Not by SolarCity — which recently pulled many of its operations out of Nevada and laid off 550 workers, according to spokesman Jonathan Bass (did you know more people in the United States work in the solar industry now than in coal?) — but by the state of Nevada.
It seems a state that once was in love with the solar industry has, in recent weeks, launched a perplexing, de facto war against it. Here’s what happened: The state’s Public Utilities Commission in December approved a ridiculously wonky but critical change to the way the utility NV Energy pays and bills its solar customers. NV Energy not only will be allowed to boost its fees for solar customers, it also will pay them below the market rate for the electricity that their solar panels put back onto the grid, and which the utility resells.
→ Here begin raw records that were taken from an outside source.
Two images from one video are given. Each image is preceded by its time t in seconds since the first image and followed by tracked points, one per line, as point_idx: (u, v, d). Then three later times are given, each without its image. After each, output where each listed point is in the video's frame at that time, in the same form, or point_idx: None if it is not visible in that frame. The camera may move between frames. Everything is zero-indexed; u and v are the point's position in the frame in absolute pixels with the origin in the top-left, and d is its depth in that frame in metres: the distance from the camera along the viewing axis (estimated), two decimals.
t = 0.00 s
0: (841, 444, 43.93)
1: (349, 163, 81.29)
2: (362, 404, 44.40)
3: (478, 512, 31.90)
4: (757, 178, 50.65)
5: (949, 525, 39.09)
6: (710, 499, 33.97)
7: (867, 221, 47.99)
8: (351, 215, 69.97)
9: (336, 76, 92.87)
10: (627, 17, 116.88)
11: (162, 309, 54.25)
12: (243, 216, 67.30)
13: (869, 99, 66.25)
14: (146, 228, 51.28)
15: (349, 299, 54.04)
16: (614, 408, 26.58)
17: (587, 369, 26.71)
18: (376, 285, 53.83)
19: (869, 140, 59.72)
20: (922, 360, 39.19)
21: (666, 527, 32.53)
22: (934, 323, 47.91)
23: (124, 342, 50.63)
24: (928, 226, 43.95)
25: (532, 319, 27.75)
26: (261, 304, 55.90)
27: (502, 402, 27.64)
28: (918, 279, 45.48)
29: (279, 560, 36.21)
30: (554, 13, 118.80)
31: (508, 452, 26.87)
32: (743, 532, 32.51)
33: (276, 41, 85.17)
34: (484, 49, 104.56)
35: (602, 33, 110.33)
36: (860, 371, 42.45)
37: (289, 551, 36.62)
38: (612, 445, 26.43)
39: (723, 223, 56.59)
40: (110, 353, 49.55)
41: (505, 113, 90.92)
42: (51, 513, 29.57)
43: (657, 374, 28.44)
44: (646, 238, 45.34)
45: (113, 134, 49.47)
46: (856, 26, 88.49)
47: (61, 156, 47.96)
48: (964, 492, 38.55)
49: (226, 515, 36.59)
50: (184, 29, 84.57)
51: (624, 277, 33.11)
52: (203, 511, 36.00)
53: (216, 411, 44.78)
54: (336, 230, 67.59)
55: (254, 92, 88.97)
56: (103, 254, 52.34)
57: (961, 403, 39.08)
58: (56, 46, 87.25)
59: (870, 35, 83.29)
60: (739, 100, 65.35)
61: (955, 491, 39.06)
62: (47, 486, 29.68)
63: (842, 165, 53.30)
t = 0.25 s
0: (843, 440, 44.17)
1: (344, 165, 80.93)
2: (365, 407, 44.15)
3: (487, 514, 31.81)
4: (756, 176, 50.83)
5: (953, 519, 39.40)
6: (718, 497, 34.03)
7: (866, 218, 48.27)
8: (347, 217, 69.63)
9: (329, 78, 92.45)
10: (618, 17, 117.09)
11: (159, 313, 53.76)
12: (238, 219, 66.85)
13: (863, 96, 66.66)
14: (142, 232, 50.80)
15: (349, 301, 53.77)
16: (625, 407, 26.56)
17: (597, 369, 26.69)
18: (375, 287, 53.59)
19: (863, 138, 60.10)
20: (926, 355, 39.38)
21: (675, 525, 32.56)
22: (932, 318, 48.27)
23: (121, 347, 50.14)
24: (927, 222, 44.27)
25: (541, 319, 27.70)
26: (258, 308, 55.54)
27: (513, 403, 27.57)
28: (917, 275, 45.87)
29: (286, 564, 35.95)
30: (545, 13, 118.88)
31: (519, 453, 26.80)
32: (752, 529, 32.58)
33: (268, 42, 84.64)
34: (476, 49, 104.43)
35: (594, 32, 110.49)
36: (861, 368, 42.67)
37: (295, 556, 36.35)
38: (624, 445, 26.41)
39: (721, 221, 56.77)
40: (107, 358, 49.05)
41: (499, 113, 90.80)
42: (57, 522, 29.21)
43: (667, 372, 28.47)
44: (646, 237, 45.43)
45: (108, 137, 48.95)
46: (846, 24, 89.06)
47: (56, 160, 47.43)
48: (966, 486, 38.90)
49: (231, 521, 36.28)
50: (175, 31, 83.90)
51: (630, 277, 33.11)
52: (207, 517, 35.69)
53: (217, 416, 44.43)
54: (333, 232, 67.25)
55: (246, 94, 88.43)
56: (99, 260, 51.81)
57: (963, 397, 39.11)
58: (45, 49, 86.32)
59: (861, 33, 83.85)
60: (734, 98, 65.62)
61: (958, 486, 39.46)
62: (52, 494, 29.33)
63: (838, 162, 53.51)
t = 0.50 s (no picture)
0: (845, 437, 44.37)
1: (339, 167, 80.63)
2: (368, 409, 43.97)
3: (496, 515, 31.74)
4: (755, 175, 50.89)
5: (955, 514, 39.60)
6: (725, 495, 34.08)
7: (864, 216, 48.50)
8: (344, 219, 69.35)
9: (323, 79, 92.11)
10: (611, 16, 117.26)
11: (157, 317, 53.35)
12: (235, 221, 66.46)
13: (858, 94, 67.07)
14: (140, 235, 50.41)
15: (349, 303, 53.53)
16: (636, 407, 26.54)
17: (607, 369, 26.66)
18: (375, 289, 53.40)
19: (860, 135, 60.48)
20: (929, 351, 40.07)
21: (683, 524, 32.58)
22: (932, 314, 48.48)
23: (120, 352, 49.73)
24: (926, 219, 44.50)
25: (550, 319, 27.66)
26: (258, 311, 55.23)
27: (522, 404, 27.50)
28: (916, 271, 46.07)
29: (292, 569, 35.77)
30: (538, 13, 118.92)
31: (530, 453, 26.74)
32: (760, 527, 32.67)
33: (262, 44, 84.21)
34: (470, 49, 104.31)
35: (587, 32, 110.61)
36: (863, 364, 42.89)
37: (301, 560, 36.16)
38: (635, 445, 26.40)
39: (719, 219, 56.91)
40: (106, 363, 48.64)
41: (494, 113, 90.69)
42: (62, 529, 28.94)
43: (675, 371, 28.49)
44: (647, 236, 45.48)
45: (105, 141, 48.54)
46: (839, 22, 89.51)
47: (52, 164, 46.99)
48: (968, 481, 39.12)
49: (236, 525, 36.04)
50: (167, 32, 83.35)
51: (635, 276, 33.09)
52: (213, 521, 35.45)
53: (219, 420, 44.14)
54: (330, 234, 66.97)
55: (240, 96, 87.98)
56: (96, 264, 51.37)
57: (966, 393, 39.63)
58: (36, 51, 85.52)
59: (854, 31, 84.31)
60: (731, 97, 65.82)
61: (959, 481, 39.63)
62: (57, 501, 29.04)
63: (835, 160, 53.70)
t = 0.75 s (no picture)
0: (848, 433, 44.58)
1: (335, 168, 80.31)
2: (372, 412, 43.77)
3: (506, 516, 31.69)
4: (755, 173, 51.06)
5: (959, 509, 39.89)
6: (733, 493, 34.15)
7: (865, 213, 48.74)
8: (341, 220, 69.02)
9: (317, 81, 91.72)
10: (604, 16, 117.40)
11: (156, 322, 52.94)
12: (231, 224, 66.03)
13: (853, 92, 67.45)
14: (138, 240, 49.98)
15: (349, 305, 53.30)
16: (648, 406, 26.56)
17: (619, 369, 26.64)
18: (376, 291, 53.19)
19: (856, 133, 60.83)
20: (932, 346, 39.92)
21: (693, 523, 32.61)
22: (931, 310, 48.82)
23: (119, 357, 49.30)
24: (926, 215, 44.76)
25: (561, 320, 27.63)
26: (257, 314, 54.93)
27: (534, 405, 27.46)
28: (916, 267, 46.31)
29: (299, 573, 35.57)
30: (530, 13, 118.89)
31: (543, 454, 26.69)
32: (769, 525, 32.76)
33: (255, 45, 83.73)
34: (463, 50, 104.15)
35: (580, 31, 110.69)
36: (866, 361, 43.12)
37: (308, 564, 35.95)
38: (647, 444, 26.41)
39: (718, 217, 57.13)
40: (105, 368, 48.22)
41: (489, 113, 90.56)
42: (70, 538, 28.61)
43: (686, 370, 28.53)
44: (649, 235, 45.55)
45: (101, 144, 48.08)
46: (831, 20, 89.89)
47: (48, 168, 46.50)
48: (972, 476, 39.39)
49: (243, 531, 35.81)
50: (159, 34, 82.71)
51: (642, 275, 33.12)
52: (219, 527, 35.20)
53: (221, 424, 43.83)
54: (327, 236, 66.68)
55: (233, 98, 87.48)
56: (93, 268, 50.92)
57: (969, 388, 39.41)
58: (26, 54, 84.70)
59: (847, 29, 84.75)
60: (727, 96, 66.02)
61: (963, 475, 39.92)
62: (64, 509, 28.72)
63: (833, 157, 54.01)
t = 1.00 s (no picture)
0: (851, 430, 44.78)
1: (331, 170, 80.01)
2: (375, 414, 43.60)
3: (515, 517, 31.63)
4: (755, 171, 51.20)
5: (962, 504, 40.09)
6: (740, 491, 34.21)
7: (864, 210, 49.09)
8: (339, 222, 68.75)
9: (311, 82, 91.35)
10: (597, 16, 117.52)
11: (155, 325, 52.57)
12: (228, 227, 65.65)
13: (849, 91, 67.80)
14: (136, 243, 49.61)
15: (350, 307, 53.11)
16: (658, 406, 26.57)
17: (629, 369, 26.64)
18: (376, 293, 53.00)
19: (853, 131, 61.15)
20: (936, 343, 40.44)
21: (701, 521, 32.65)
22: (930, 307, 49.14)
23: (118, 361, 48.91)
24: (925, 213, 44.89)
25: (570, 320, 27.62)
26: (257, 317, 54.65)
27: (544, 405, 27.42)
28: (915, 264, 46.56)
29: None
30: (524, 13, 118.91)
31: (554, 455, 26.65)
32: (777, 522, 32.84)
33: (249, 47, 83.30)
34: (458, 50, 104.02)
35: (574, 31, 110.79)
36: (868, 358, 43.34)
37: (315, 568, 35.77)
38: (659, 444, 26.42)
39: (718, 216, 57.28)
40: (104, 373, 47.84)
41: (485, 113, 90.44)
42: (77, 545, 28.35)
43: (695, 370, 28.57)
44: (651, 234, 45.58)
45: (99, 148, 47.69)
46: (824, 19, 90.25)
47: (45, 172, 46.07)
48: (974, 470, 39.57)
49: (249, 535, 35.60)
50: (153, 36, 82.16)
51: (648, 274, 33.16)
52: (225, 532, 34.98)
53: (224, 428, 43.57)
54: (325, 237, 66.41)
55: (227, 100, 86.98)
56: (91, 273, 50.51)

Instead of paying about 11 cents per kilowatt hour for electricity produced by solar panels, the utility will only pay some solar customers 2.6 cents per kilowatt hour by 2020, according to news reports. That’s a significant decrease. And fees could go from $12.75 to $38.51 for some customers over the same time period. (NV Energy and the Nevada Public Utilities Commission, for what it’s worth, both declined my requests for comment; NV Energy has argued, unfairly, in my view, that it needs the fees to pay for maintenance to its electric grid and that under previous rules solar customers were shirking on paying for the grid they use).
Those changes may sound small, but they’re enough that SolarCity, the California leasing company chaired by Elon Musk, says rooftop solar panels no longer make economic sense in Nevada. And it’s enough to throw people like Catania into financial uncertainty.
“Will it hurt me? Certainly it’s going to hurt me,” Catania told me.
“My wife and I are still going to eat,” he added. “We’re going to pay for food, but I don’t know what’s going to happen. They can do anything they want to me — or people like us.”
I’m hopeful the commission will see the error in its ways. NV Energy has proposed some changes to the rate structure that could bring relief for existing solar customers. A hearing is scheduled for Monday. The commission should take those seriously and, moreover, seek to make solar cost-effective for new customers as well.